# Best feed balancer?



## only_me (9 June 2011)

For various reasons, I am moving onto feeding straights (maize,oats,barley, chaff and fibre-beet) and need a feed balancer to ensure is a balanced diet.
What one do you reccomend? Just a general one, as he is also living out 24/7 but need to make sure he is getting right nutrients 
Probably not a balancer in feed as such, more as a general vit/min supplement?

Reccomendations please?


----------



## nemo_ (9 June 2011)

I feed my connie, who is a reasonably good doer, Spillers Lite Balancer and he looks the best he ever has!  He's also very fussy but loves it and it's cheaper than quite a few of the others around.


----------



## Foxhunter49 (9 June 2011)

Quite honestly if you are going back to feeding straights then there is no need to feed so much variety.
You would be better off feeding Equilibra and Tiger Oats if you horse is in work and needs more energy.  Although the Equilibra is expensive they need little of it and so it lasts longer. The Tiger Oats are black and white oats and contain some Equilibra in them so it balances anything missing. 
I have been feeding this with a grass chaff for several tears and couldn't be more pleased with the way everything looks and behaves. 
I would never go back to mixes.


----------



## only_me (9 June 2011)

I have to take away wheat from the diet, which is why going onto straights and not feeding anyform of nut or mix/complete feed as one of the main ingredients in every feed is wheatfeed 

He will hopefully only be on straights for a month or so, and then can hopefully start introducing small amounts of balancer/mix.

Its a supplement to keep his feed balance, using the word balancer (as in to balance the diet) is probably not the best term 
I only feed small amounts of barley, majority of feed will be maize, oats and chaff


----------



## jaspejoo (9 June 2011)

if he is out all the time he really shouldn't need any extra nutrients....we did a ration calculation in our nutrition module of my degree, and my horse is out all the time, and gets half a scoop of alfa a and half a cup of competition mix (just to be nice) and he had 200X his daily requirement of all his key nutrients because he was out all the time! to be honest, they are a bit of a money making gimmick if you ask me


----------



## Ali2 (9 June 2011)

Unless you know what's in your grazing and forage then nothing is really going to balance your minerals.  Its not just about getting enough in its about getting the ratios right too.  

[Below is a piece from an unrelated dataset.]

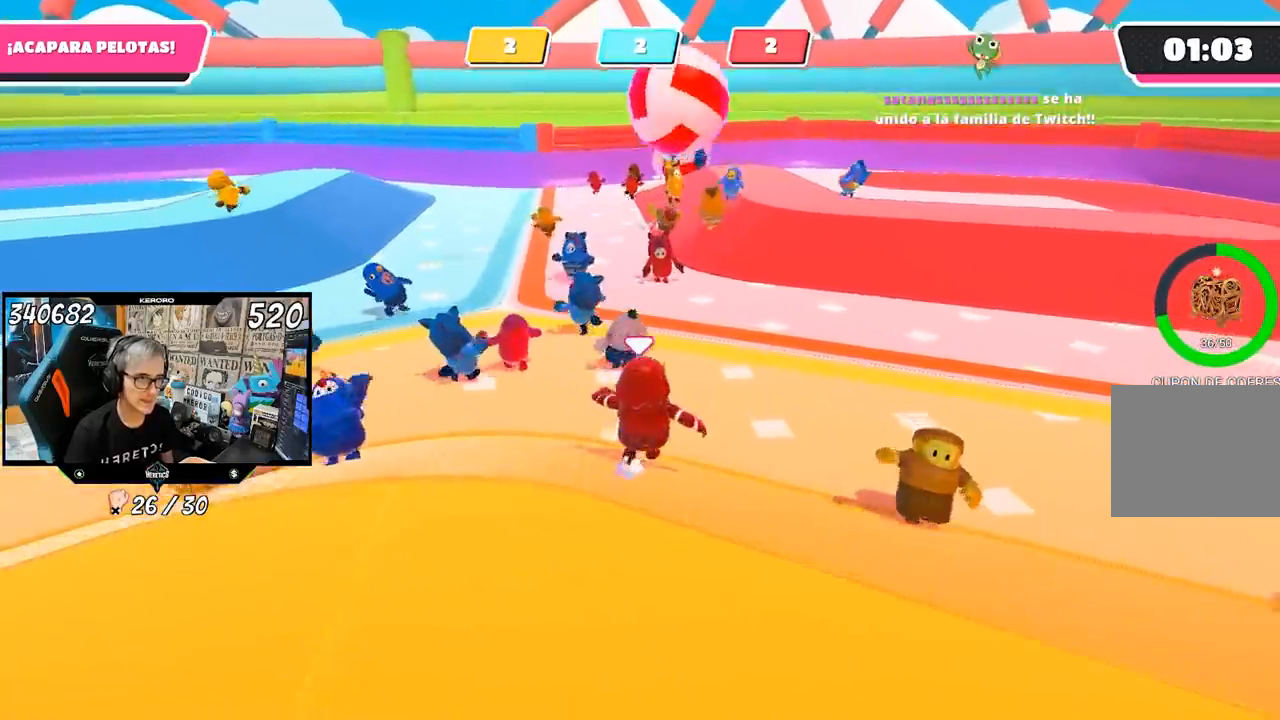
{"buttons": [], "left_stick": "up-right", "right_stick": "center", "events": [[267, "left_stick", "up-right"], [283, "right_stick", "up"], [450, "right_stick", "center"]]}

I'd get a grass and hay analysis done and balance the minerals according to the rest of the diet


----------



## Firewell (10 June 2011)

Just our of pure curiosity why are you taking out wheat? 

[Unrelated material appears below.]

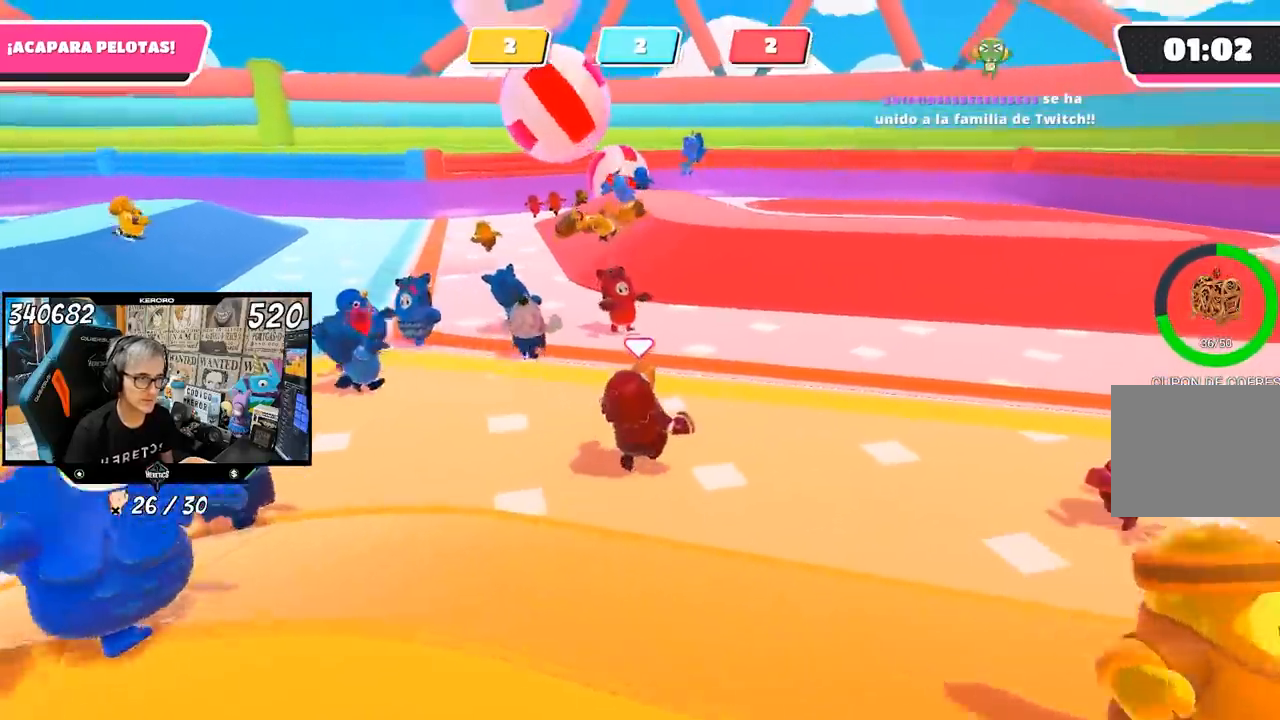
{"buttons": [], "left_stick": "up", "right_stick": "center", "events": [[283, "left_stick", "up"]]}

I would get a powdered vitamin and min supplement as I *think* pelleted balancers may have a small amout of wheatfeed in them too, maybe surelimb or pink powder as hes a competition horse...
If its just for a month though and he's out at grass he may be ok without the supplement, mine looks amazing at the moment and I know its the grass!


----------



## only_me (10 June 2011)

He has lumps that look like hives over his belly, which are going but have been put down to wheat (in feb I was feeding him a lot of cooked cereal meal which is basically wheat for weight gain) so we are taking him off it to see if they improve etc. 
So by going back to straights, we can then start to add small amounts of feed to see how much wheat he can tolerate (its not an allergy, more of an intolerance, but because of how much he was being fed of it, it could have been the quantity of wheat rather than the actual wheat itself). We don't think he will be on it for long, maybe a couple of months, and then onto a balancer hopefully 

Yeah, more of a supplement really, I know a lot of people swear by seaweed,but a lot of people hate seaweed - so confused over that really!


----------



## Hedwards (10 June 2011)

Most feed companies do decent allround feed balancers now, Bailey's low cal No.14 is good, Topspec Lite balancer is also good, I'm just doing some comparisons as I'm considering moving to the Spillers Lite balancer (we have a spillers nutritionist coming to our yard in a couple of weeks with a weigh bridge so going to speak to them).

Why not give one of the feed companies nutrician line a call and speak to them, I'd highly recommend the Baileys one - really helpful and very friendly people!


----------



## maisey belle (10 June 2011)

Why dont you give simple systems a call or visit their web site? they give excellent advise. I switched my mare to it 2 years ago after a ryegrass intolerance had been picked by hair analysis. I would not take her off it for anything now. I know plenty of people who now use it and it has helped many different problems in their horses. Worth a thought anyway...


----------



## j1ffy (10 June 2011)

Seaweed has certain minerals that your horse may or may not need.  It has a lot of iodine which isn't suitable in some areas due to the forage.  Similarly, brewers yeast can be good but it depends on what needs balancing   Pink powder or similar is probably easiest.

Regardless, I would add 25g per day of magnesium especially if he's out at grass (you can get 85% magnesium calmag on eBay quite cheap).  Then, as Ali2 said the best thing is to have your forage analysed.  I'd like to do that too but due to the shortage of hay my yard kept changing suppliers so it was a bit pointless!!


----------